Por Caio Saad Materia seguir SEGUIR Materia seguir SEGUINDO Atualizado em 13 ago 2020, 18h08 - Publicado em 13 ago 2020, 18h03

Em frente à igreja da praça principal da pequena Bom Jesus do Itabapoana, no interior do estado do Rio de Janeiro, um letreiro se destaca: Cine Teatro Monte Líbano. O prédio, inaugurado em 1950 por imigrantes libaneses e hoje tombado pelo governo estadual, serve como exemplo das raízes que árabes criaram dentro do Brasil, sobretudo longe dos grandes centros urbanos.

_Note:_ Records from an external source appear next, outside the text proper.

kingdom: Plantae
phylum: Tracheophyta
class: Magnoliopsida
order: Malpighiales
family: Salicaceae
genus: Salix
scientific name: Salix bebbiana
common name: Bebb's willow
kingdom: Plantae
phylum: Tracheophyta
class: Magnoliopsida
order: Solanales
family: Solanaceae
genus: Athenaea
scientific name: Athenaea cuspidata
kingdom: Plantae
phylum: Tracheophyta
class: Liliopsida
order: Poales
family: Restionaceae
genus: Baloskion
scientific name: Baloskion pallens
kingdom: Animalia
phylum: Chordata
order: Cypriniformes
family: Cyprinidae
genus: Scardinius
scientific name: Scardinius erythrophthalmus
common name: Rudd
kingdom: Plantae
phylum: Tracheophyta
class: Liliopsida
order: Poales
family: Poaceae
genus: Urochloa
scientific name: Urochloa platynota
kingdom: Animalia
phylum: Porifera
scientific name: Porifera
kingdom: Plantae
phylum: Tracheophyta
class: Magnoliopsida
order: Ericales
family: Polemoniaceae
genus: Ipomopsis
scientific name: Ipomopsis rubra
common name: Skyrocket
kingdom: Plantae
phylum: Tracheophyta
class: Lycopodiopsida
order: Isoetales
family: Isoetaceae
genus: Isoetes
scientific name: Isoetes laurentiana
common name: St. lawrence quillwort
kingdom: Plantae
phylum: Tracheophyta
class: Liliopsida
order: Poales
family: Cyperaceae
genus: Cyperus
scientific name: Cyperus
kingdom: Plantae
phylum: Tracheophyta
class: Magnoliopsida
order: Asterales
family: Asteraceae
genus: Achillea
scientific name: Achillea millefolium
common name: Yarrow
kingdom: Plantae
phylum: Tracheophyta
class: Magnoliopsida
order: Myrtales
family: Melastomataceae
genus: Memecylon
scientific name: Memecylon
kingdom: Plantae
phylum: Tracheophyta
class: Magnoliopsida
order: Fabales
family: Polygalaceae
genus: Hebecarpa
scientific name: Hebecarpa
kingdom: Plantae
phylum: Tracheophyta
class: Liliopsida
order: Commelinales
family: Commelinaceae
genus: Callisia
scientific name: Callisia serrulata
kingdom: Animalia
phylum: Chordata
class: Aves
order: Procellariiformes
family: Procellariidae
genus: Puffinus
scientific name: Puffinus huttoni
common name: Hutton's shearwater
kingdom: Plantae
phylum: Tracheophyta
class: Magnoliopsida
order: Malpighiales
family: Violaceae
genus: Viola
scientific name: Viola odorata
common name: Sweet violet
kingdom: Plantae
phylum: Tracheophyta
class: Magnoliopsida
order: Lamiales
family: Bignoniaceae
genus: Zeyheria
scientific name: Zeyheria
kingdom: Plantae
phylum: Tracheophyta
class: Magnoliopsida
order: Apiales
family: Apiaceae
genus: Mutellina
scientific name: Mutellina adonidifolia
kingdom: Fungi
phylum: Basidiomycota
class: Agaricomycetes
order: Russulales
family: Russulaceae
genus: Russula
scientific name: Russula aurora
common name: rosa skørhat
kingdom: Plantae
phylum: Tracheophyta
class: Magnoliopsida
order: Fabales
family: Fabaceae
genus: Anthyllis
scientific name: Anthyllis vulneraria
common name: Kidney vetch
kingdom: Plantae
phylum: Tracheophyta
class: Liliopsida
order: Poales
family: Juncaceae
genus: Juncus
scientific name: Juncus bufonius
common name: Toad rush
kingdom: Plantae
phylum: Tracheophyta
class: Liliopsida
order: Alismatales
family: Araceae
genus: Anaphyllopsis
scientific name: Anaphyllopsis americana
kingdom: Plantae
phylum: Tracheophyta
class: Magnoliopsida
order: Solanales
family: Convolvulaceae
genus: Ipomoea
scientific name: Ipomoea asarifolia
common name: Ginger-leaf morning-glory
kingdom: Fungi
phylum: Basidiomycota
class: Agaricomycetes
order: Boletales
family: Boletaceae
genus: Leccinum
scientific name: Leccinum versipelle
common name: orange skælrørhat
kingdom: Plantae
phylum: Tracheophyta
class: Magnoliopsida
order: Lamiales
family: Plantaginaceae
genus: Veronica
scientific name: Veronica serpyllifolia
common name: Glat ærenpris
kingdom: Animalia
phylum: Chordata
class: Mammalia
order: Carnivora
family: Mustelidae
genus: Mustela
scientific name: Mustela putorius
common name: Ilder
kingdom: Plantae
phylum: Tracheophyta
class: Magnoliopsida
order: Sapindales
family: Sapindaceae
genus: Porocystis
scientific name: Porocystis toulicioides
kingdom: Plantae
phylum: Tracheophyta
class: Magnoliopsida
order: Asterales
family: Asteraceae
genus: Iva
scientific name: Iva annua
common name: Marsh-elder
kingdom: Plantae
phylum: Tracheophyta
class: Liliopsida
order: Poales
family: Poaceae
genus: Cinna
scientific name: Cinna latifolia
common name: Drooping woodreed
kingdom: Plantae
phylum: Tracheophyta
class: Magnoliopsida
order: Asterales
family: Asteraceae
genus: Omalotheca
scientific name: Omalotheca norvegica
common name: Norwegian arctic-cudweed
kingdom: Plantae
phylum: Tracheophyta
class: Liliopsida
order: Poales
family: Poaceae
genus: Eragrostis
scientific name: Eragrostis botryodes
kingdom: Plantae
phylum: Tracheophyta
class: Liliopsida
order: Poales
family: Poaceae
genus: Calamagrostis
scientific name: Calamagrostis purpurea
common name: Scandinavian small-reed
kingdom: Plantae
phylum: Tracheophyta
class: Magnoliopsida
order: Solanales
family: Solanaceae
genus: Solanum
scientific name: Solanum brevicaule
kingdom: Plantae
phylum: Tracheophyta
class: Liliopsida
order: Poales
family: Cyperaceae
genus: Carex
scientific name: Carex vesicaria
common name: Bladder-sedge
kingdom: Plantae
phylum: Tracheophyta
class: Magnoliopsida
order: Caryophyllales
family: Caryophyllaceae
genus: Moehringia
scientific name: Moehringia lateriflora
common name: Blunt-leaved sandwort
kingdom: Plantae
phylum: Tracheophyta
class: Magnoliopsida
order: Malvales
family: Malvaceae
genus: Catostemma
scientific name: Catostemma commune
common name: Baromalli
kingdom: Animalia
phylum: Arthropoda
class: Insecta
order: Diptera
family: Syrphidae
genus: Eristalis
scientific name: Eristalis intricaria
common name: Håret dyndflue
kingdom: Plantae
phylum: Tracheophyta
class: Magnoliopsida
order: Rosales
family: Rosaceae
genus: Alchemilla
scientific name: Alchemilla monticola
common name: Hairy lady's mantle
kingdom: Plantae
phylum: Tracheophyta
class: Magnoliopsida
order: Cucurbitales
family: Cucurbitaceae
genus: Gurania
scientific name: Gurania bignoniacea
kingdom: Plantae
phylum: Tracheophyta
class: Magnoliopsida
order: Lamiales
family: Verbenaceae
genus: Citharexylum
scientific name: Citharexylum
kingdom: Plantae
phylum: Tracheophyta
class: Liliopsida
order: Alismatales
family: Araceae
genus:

Muitos dos primeiros libaneses que vieram ao país eram mascates, ou caixeiros-viajantes, que chegaram sozinhos e percorriam o interior do Brasil, das fazendas de café em São Paulo às plantações no Paraná, levando tecidos, bijuterias e outros artigos. Depois de um tempo, com um pouco de dinheiro guardado, traziam suas famílias e abriam negócios. 

Apesar de registros da presença de árabes desde o início do período colonial, à medida que navegantes portugueses tinham contato com o Oriente, especialmente com o Império Otomano, a “grande imigração” libanesa data de 1880, segundo Roberto Khatlab, diretor do Centro de Estudos e Culturas da América Latina da Université Saint-Esprit de Kalsik, no Líbano.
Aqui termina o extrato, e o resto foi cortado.